Monday, April 15, 2013

On Never Making It to Disney

I write this from the second bedroom of my parents' house in Florida, where I am visiting for a week. I snapped a shot of the view from my window earlier today. Lovely. The sweet mother of three of I sat next to on the plane was stunned to learn that this is only the third time in 20 years I have visited my parents here. And stunned to learn I never have been to Disneyworld, and that our children have never been either. "Never?" she asked, with her eyes widening.

She and her husband were taking their three children to Disney for the second time in five years. I have no clue if they simply have a much bigger family budget than we do or if they are living with credit card debt or if grandparents are footing the bill, or whatever. That is not the point here.
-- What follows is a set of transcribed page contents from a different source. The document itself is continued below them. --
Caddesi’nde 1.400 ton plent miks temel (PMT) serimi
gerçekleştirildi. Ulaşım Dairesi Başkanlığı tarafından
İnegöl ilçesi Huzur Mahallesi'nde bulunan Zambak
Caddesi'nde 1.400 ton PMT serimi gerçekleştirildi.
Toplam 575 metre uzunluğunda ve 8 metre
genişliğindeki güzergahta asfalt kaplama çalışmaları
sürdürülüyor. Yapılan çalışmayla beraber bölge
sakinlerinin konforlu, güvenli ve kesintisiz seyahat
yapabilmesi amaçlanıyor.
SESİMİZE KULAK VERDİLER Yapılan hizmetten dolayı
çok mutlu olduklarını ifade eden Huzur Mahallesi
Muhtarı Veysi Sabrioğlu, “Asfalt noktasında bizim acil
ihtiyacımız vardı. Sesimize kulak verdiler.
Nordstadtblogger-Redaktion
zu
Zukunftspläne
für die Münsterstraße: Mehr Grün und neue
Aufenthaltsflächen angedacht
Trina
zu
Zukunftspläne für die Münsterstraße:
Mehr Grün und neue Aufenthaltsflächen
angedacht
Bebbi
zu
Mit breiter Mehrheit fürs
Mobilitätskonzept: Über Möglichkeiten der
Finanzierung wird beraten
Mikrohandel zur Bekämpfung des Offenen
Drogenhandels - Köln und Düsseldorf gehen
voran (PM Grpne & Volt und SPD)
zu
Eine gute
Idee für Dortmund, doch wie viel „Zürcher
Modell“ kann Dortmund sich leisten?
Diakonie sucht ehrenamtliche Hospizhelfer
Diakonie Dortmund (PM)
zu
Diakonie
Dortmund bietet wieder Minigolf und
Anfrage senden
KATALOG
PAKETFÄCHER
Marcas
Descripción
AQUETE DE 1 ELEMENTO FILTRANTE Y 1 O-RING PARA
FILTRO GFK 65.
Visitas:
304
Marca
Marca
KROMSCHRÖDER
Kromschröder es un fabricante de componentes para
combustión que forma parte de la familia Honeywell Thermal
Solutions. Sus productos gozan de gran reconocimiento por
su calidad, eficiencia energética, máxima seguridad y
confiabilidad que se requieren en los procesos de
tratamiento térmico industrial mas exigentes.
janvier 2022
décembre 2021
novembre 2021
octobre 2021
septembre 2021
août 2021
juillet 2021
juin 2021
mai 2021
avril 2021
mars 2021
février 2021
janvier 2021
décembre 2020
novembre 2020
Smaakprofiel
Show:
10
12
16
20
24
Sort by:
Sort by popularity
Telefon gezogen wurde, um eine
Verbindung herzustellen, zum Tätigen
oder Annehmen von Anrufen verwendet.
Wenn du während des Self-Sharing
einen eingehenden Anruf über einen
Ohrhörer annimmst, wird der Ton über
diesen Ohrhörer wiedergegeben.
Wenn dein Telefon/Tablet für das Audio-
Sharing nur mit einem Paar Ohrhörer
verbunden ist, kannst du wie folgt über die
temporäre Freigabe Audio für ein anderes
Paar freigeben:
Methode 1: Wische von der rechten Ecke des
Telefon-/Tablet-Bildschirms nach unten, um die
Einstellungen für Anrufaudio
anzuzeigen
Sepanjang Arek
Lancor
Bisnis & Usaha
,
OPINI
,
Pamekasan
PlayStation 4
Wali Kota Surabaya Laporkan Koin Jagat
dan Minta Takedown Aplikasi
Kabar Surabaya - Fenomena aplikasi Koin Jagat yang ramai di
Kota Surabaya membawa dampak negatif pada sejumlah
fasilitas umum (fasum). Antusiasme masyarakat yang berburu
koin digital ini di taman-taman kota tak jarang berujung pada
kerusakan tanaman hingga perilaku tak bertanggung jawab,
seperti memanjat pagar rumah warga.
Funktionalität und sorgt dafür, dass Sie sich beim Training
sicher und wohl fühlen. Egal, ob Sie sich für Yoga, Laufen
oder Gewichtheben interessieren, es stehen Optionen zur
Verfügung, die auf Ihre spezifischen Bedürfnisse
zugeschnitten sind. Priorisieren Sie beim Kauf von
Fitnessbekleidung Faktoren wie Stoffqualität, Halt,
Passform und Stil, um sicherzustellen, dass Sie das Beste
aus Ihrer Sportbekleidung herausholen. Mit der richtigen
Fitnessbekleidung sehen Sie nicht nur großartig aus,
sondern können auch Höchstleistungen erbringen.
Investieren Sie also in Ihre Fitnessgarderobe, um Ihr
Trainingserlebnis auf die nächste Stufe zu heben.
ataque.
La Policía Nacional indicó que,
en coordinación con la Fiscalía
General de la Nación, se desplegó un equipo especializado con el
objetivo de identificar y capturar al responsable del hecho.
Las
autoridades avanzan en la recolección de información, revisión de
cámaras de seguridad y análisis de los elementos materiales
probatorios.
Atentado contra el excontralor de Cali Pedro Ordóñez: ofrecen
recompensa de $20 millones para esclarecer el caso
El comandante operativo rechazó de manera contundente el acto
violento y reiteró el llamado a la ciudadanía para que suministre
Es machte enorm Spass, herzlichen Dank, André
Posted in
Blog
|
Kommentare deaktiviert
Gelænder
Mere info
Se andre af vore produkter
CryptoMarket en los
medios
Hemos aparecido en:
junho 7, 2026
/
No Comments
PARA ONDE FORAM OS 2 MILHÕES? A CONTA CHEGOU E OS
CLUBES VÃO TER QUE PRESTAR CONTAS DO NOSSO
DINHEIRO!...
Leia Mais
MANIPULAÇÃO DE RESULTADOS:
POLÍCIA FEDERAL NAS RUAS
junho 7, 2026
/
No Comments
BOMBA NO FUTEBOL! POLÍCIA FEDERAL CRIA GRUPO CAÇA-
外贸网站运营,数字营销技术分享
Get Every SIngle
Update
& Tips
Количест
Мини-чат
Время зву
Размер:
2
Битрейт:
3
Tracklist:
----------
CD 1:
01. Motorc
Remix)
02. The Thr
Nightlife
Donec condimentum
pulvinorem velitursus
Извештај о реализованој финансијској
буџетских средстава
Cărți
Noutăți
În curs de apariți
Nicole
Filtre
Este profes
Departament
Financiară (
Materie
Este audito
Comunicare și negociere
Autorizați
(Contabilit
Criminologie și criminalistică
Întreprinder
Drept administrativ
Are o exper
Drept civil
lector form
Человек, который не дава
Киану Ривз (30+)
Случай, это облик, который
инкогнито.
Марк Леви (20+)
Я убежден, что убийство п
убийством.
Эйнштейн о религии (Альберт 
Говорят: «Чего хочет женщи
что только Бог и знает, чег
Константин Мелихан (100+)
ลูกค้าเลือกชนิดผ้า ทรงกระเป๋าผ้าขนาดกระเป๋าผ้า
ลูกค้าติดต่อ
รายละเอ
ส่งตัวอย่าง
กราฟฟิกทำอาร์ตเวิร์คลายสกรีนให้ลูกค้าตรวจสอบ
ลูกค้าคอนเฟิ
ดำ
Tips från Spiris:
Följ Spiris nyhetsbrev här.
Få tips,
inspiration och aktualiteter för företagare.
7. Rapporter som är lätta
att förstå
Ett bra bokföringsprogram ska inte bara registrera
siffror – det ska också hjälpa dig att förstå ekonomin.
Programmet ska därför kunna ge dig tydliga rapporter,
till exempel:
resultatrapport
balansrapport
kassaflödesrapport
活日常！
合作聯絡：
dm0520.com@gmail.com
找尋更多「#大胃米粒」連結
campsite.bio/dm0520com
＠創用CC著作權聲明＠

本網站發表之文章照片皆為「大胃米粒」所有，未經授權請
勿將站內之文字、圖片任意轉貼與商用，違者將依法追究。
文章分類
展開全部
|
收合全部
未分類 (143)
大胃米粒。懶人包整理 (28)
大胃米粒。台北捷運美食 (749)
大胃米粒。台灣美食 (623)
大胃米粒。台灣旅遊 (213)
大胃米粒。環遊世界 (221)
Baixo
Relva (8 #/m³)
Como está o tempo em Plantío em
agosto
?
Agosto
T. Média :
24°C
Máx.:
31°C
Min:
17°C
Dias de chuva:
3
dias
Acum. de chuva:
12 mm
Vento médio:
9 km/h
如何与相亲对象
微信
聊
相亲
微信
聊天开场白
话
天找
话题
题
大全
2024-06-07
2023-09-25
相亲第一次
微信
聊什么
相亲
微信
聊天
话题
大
The conversation made me think about the choices my husband and I have made throughout 20 years of married life, choice other families don't make, or haven't had to make. The conversation is helping me reflect on my vocation.

We made a decision early in our marriage to not use credit cards ever. And we haven't. This means we only go on vacations that we can afford, with money that is sitting in our bank account. We also decided to build our family budget, including our mortgage, with the assumption that only one of us would have a fulltime job. And for most of our marriage, only one of us has. Most of the time, that person has been my husband but there have been times, prebabies, where that person was me.

We made these choices because we didn't want the pressure of affording stuff we didn't actually need to control our lives. We wanted our marriage and our children to be the centerpiece.

This is why coming here, alone for the first time in a long time, has been so exceptional, so unusual. Even when one of us has had the rare business trip, we have tried to have the other, or at least one of our boys, come along.

And so as I reflect on the soon to be ending season of having children at home,  I have no regrets. We never made it to Disney, but I cherish the time we have spent together as a family, and all our handmade adventures.